Exercise brief: Below are records; transcribe only the line with "phone [902,624,998,654] ->" and those after it, through the last line, without any change.

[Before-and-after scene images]
◆ ◆ ◆

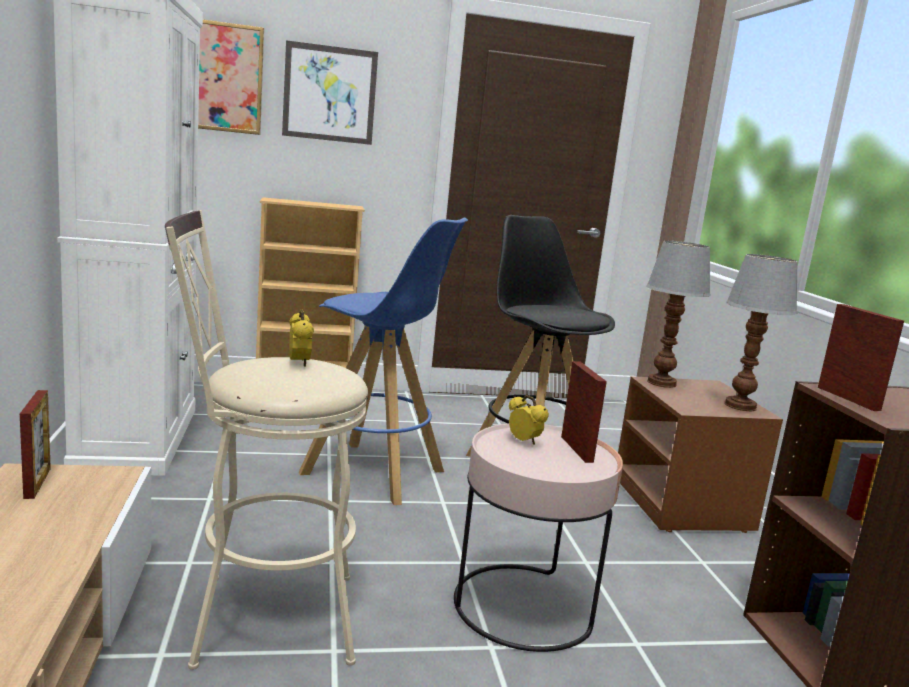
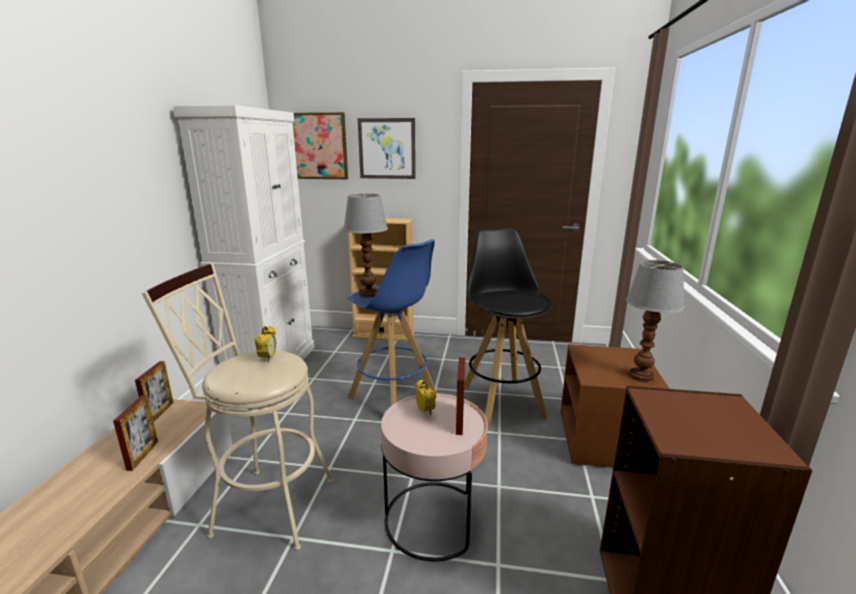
camera: 20 degrees right, 5 degrees up
table lamp [646,241,711,388] -> table lamp moved to [343,194,388,298]
picture frame [818,304,904,411] -> picture frame moved to [113,395,158,471]

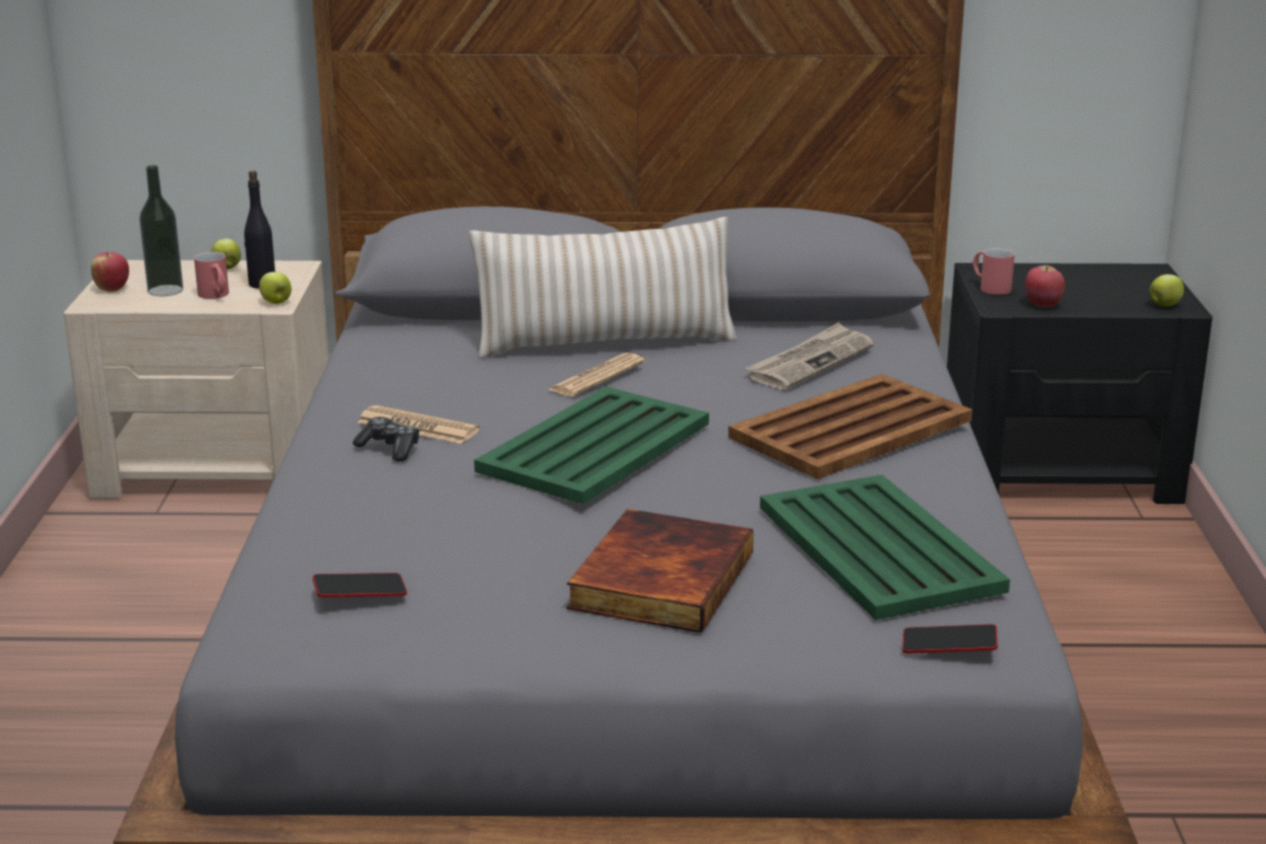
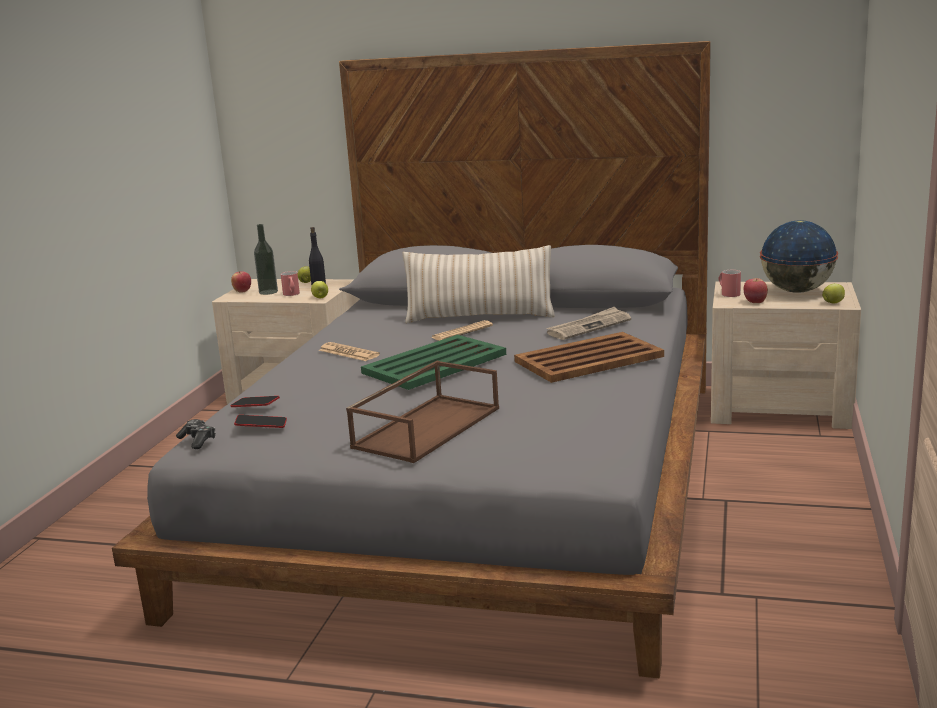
camera: 15 degrees right, 5 degrees down
game controller [353,417,420,461] -> game controller moved to [176,419,215,449]
book [567,509,753,633] -> brown tray [346,361,499,463]
green tray [760,475,1010,620] -> none
phone [902,624,998,654] -> phone moved to [230,396,280,407]
black nightstand [947,263,1212,504] -> beige nightstand [711,282,861,429]
none -> globe [760,220,838,293]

◆ ◆ ◆

Solution to this problem:
phone [902,624,998,654] -> phone moved to [230,396,280,407]
black nightstand [947,263,1212,504] -> beige nightstand [711,282,861,429]
none -> globe [760,220,838,293]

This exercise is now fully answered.